BEGIN The input

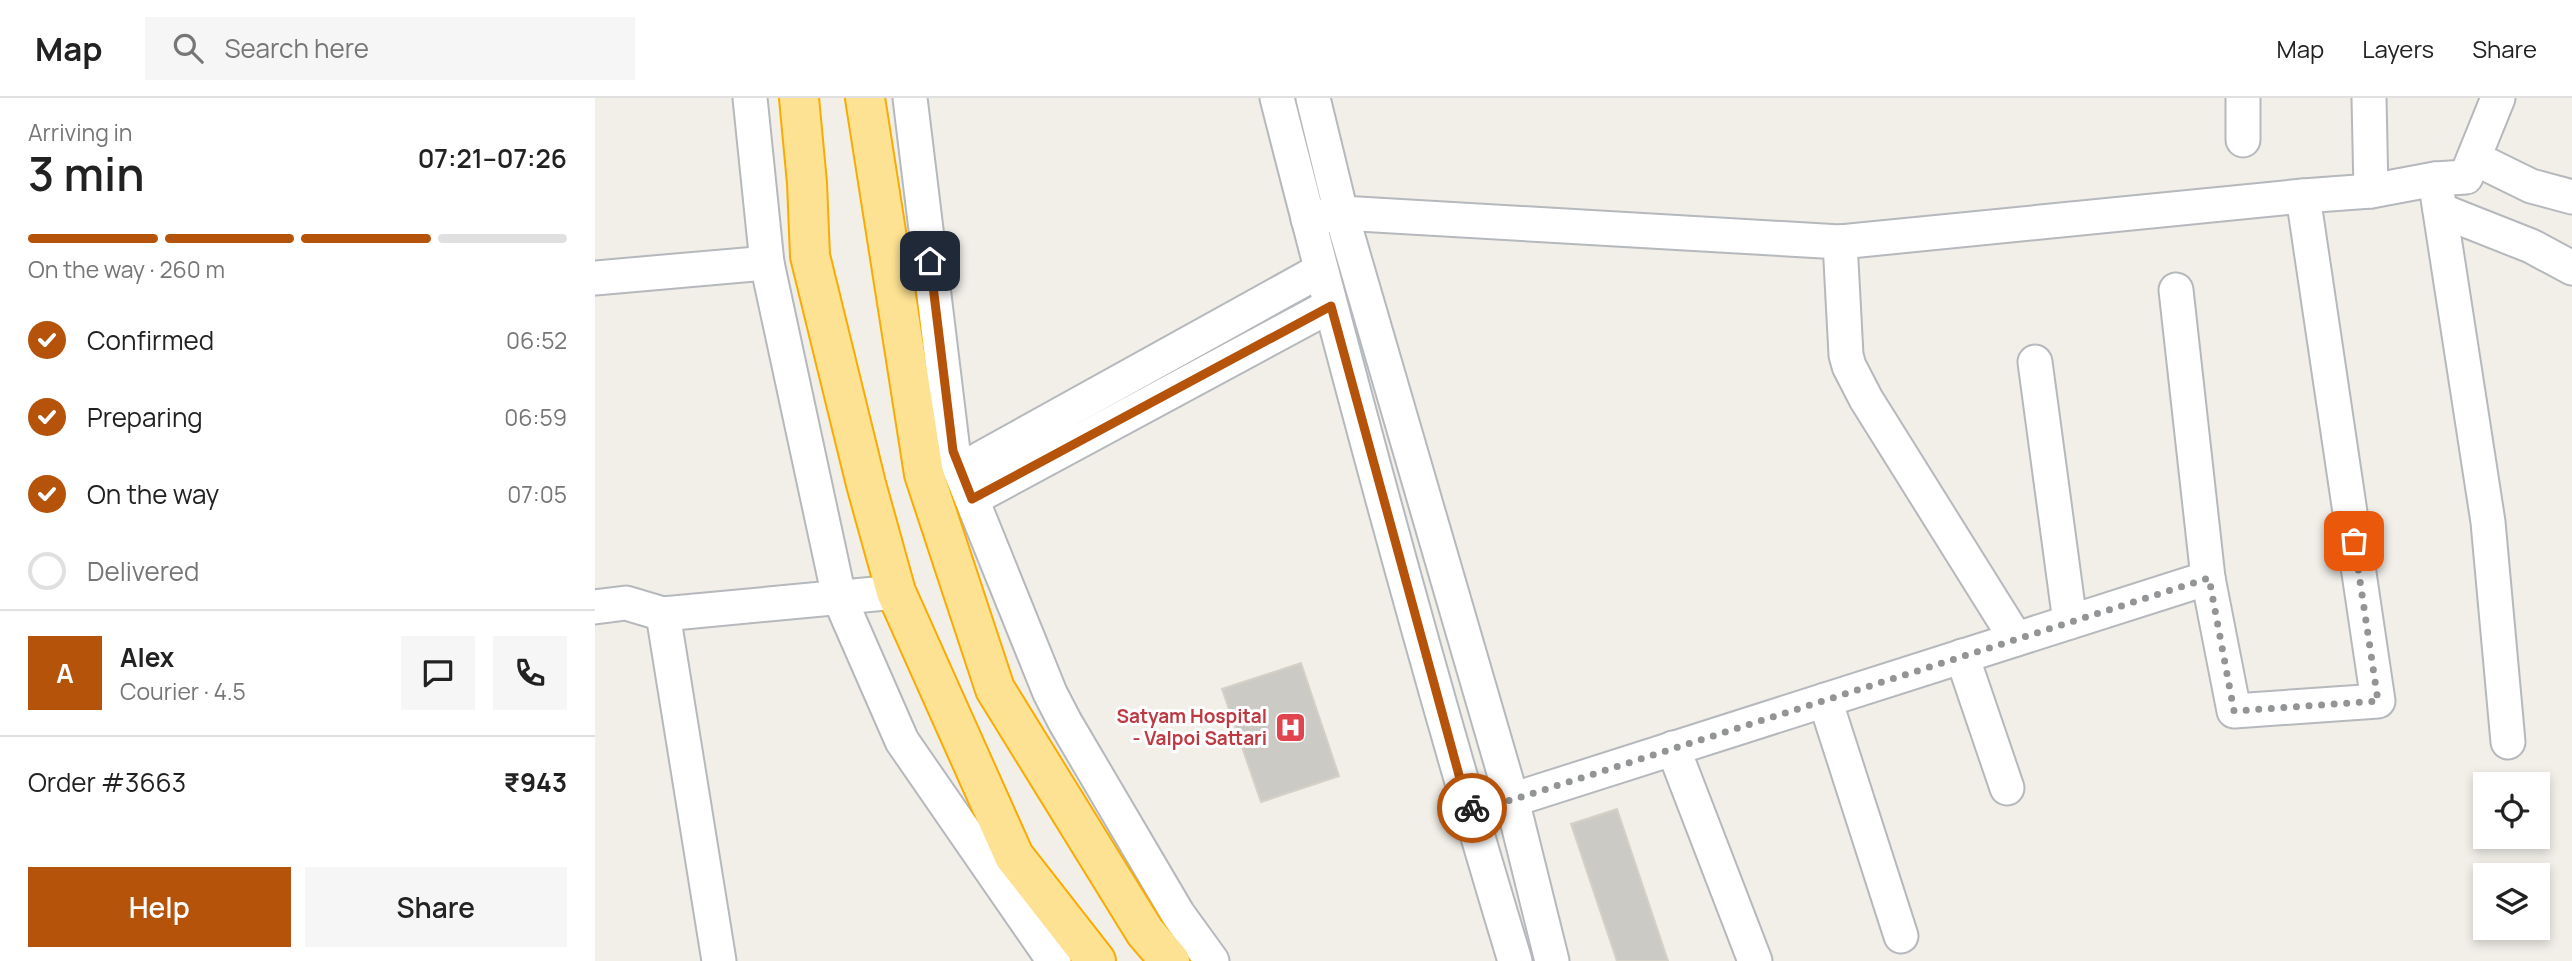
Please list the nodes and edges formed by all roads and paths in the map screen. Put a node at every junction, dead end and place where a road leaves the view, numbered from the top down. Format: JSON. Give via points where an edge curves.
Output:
{"nodes":[{"id":1,"x":750,"y":98,"type":"edge"},
{"id":2,"x":799,"y":98,"type":"edge"},
{"id":3,"x":865,"y":98,"type":"edge"},
{"id":4,"x":910,"y":98,"type":"edge"},
{"id":5,"x":1277,"y":98,"type":"edge"},
{"id":6,"x":1313,"y":98,"type":"edge"},
{"id":7,"x":2243,"y":98,"type":"edge"},
{"id":8,"x":2369,"y":98,"type":"edge"},
{"id":9,"x":2498,"y":98,"type":"edge"},
{"id":10,"x":2243,"y":140,"type":"dead end"},
{"id":11,"x":2474,"y":158,"type":"junction"},
{"id":12,"x":2371,"y":191,"type":"junction"},
{"id":13,"x":2438,"y":195,"type":"junction"},
{"id":14,"x":2303,"y":196,"type":"junction"},
{"id":15,"x":2572,"y":197,"type":"edge"},
{"id":16,"x":1341,"y":213,"type":"junction"},
{"id":17,"x":1308,"y":219,"type":"junction"},
{"id":18,"x":1840,"y":242,"type":"junction"},
{"id":19,"x":767,"y":263,"type":"junction"},
{"id":20,"x":2572,"y":268,"type":"edge"},
{"id":21,"x":1321,"y":270,"type":"junction"},
{"id":22,"x":595,"y":278,"type":"edge"},
{"id":23,"x":2176,"y":290,"type":"dead end"},
{"id":24,"x":1331,"y":306,"type":"junction"},
{"id":25,"x":2035,"y":362,"type":"dead end"},
{"id":26,"x":966,"y":484,"type":"junction"},
{"id":27,"x":2209,"y":578,"type":"junction"},
{"id":28,"x":896,"y":592,"type":"junction"},
{"id":29,"x":839,"y":597,"type":"junction"},
{"id":30,"x":595,"y":607,"type":"edge"},
{"id":31,"x":663,"y":614,"type":"junction"},
{"id":32,"x":2070,"y":622,"type":"junction"},
{"id":33,"x":2016,"y":639,"type":"junction"},
{"id":34,"x":1962,"y":656,"type":"junction"},
{"id":35,"x":1825,"y":699,"type":"junction"},
{"id":36,"x":2508,"y":742,"type":"dead end"},
{"id":37,"x":1673,"y":748,"type":"junction"},
{"id":38,"x":2007,"y":788,"type":"dead end"},
{"id":39,"x":1512,"y":800,"type":"junction"},
{"id":40,"x":1468,"y":808,"type":"junction"},
{"id":41,"x":1901,"y":936,"type":"dead end"},
{"id":42,"x":719,"y":961,"type":"edge"},
{"id":43,"x":1053,"y":961,"type":"edge"},
{"id":44,"x":1096,"y":961,"type":"edge"},
{"id":45,"x":1170,"y":961,"type":"edge"},
{"id":46,"x":1212,"y":961,"type":"edge"},
{"id":47,"x":1514,"y":961,"type":"edge"},
{"id":48,"x":1552,"y":961,"type":"edge"},
{"id":49,"x":1755,"y":961,"type":"edge"}],
"edges":[{"from":1,"to":19,"type":"street"},
{"from":2,"to":28,"type":"highway","via":[[810,256]]},
{"from":3,"to":45,"type":"highway","via":[[924,474],[995,689],[1145,932]]},
{"from":4,"to":26,"type":"street","via":[[953,451]]},
{"from":5,"to":17,"type":"street"},
{"from":6,"to":16,"type":"street"},
{"from":7,"to":10,"type":"street"},
{"from":8,"to":12,"type":"street"},
{"from":9,"to":11,"type":"street"},
{"from":11,"to":13,"type":"street","via":[[2466,177]]},
{"from":11,"to":15,"type":"street","via":[[2531,186]]},
{"from":12,"to":13,"type":"street"},
{"from":12,"to":14,"type":"street"},
{"from":13,"to":20,"type":"street"},
{"from":13,"to":36,"type":"street","via":[[2488,522]]},
{"from":14,"to":18,"type":"street"},
{"from":14,"to":27,"type":"street","via":[[2378,701],[2234,711]]},
{"from":16,"to":17,"type":"street"},
{"from":16,"to":18,"type":"street"},
{"from":16,"to":39,"type":"street"},
{"from":17,"to":21,"type":"street"},
{"from":18,"to":33,"type":"street","via":[[1849,366]]},
{"from":19,"to":22,"type":"street"},
{"from":19,"to":29,"type":"street"},
{"from":21,"to":24,"type":"street"},
{"from":21,"to":26,"type":"street"},
{"from":23,"to":27,"type":"street"},
{"from":24,"to":26,"type":"street"},
{"from":24,"to":40,"type":"street"},
{"from":25,"to":32,"type":"street"},
{"from":26,"to":46,"type":"street","via":[[1065,722],[1178,914]]},
{"from":27,"to":32,"type":"street"},
{"from":28,"to":29,"type":"street"},
{"from":28,"to":44,"type":"highway","via":[[1014,856]]},
{"from":29,"to":31,"type":"street"},
{"from":29,"to":43,"type":"street","via":[[902,741]]},
{"from":30,"to":31,"type":"street","via":[[627,603]]},
{"from":31,"to":42,"type":"street"},
{"from":32,"to":33,"type":"street"},
{"from":33,"to":34,"type":"street"},
{"from":34,"to":35,"type":"street"},
{"from":34,"to":38,"type":"street"},
{"from":35,"to":37,"type":"street"},
{"from":35,"to":41,"type":"street"},
{"from":37,"to":39,"type":"street"},
{"from":37,"to":49,"type":"street"},
{"from":39,"to":40,"type":"street"},
{"from":39,"to":48,"type":"street"},
{"from":40,"to":47,"type":"street"}]}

END The input

Restate every record exactly, please; do not copy the pictures.

▶ _Your solution_:
Please list the nodes and edges formed by all roads and paths in the map screen. Put a node at every junction, dead end and place where a road leaves the view, numbered from the top down. Format: JSON. Give via points where an edge curves.
Output:
{"nodes":[{"id":1,"x":750,"y":98,"type":"edge"},
{"id":2,"x":799,"y":98,"type":"edge"},
{"id":3,"x":865,"y":98,"type":"edge"},
{"id":4,"x":910,"y":98,"type":"edge"},
{"id":5,"x":1277,"y":98,"type":"edge"},
{"id":6,"x":1313,"y":98,"type":"edge"},
{"id":7,"x":2243,"y":98,"type":"edge"},
{"id":8,"x":2369,"y":98,"type":"edge"},
{"id":9,"x":2498,"y":98,"type":"edge"},
{"id":10,"x":2243,"y":140,"type":"dead end"},
{"id":11,"x":2474,"y":158,"type":"junction"},
{"id":12,"x":2371,"y":191,"type":"junction"},
{"id":13,"x":2438,"y":195,"type":"junction"},
{"id":14,"x":2303,"y":196,"type":"junction"},
{"id":15,"x":2572,"y":197,"type":"edge"},
{"id":16,"x":1341,"y":213,"type":"junction"},
{"id":17,"x":1308,"y":219,"type":"junction"},
{"id":18,"x":1840,"y":242,"type":"junction"},
{"id":19,"x":767,"y":263,"type":"junction"},
{"id":20,"x":2572,"y":268,"type":"edge"},
{"id":21,"x":1321,"y":270,"type":"junction"},
{"id":22,"x":595,"y":278,"type":"edge"},
{"id":23,"x":2176,"y":290,"type":"dead end"},
{"id":24,"x":1331,"y":306,"type":"junction"},
{"id":25,"x":2035,"y":362,"type":"dead end"},
{"id":26,"x":966,"y":484,"type":"junction"},
{"id":27,"x":2209,"y":578,"type":"junction"},
{"id":28,"x":896,"y":592,"type":"junction"},
{"id":29,"x":839,"y":597,"type":"junction"},
{"id":30,"x":595,"y":607,"type":"edge"},
{"id":31,"x":663,"y":614,"type":"junction"},
{"id":32,"x":2070,"y":622,"type":"junction"},
{"id":33,"x":2016,"y":639,"type":"junction"},
{"id":34,"x":1962,"y":656,"type":"junction"},
{"id":35,"x":1825,"y":699,"type":"junction"},
{"id":36,"x":2508,"y":742,"type":"dead end"},
{"id":37,"x":1673,"y":748,"type":"junction"},
{"id":38,"x":2007,"y":788,"type":"dead end"},
{"id":39,"x":1512,"y":800,"type":"junction"},
{"id":40,"x":1468,"y":808,"type":"junction"},
{"id":41,"x":1901,"y":936,"type":"dead end"},
{"id":42,"x":719,"y":961,"type":"edge"},
{"id":43,"x":1053,"y":961,"type":"edge"},
{"id":44,"x":1096,"y":961,"type":"edge"},
{"id":45,"x":1170,"y":961,"type":"edge"},
{"id":46,"x":1212,"y":961,"type":"edge"},
{"id":47,"x":1514,"y":961,"type":"edge"},
{"id":48,"x":1552,"y":961,"type":"edge"},
{"id":49,"x":1755,"y":961,"type":"edge"}],
"edges":[{"from":1,"to":19,"type":"street"},
{"from":2,"to":28,"type":"highway","via":[[810,256]]},
{"from":3,"to":45,"type":"highway","via":[[924,474],[995,689],[1145,932]]},
{"from":4,"to":26,"type":"street","via":[[953,451]]},
{"from":5,"to":17,"type":"street"},
{"from":6,"to":16,"type":"street"},
{"from":7,"to":10,"type":"street"},
{"from":8,"to":12,"type":"street"},
{"from":9,"to":11,"type":"street"},
{"from":11,"to":13,"type":"street","via":[[2466,177]]},
{"from":11,"to":15,"type":"street","via":[[2531,186]]},
{"from":12,"to":13,"type":"street"},
{"from":12,"to":14,"type":"street"},
{"from":13,"to":20,"type":"street"},
{"from":13,"to":36,"type":"street","via":[[2488,522]]},
{"from":14,"to":18,"type":"street"},
{"from":14,"to":27,"type":"street","via":[[2378,701],[2234,711]]},
{"from":16,"to":17,"type":"street"},
{"from":16,"to":18,"type":"street"},
{"from":16,"to":39,"type":"street"},
{"from":17,"to":21,"type":"street"},
{"from":18,"to":33,"type":"street","via":[[1849,366]]},
{"from":19,"to":22,"type":"street"},
{"from":19,"to":29,"type":"street"},
{"from":21,"to":24,"type":"street"},
{"from":21,"to":26,"type":"street"},
{"from":23,"to":27,"type":"street"},
{"from":24,"to":26,"type":"street"},
{"from":24,"to":40,"type":"street"},
{"from":25,"to":32,"type":"street"},
{"from":26,"to":46,"type":"street","via":[[1065,722],[1178,914]]},
{"from":27,"to":32,"type":"street"},
{"from":28,"to":29,"type":"street"},
{"from":28,"to":44,"type":"highway","via":[[1014,856]]},
{"from":29,"to":31,"type":"street"},
{"from":29,"to":43,"type":"street","via":[[902,741]]},
{"from":30,"to":31,"type":"street","via":[[627,603]]},
{"from":31,"to":42,"type":"street"},
{"from":32,"to":33,"type":"street"},
{"from":33,"to":34,"type":"street"},
{"from":34,"to":35,"type":"street"},
{"from":34,"to":38,"type":"street"},
{"from":35,"to":37,"type":"street"},
{"from":35,"to":41,"type":"street"},
{"from":37,"to":39,"type":"street"},
{"from":37,"to":49,"type":"street"},
{"from":39,"to":40,"type":"street"},
{"from":39,"to":48,"type":"street"},
{"from":40,"to":47,"type":"street"}]}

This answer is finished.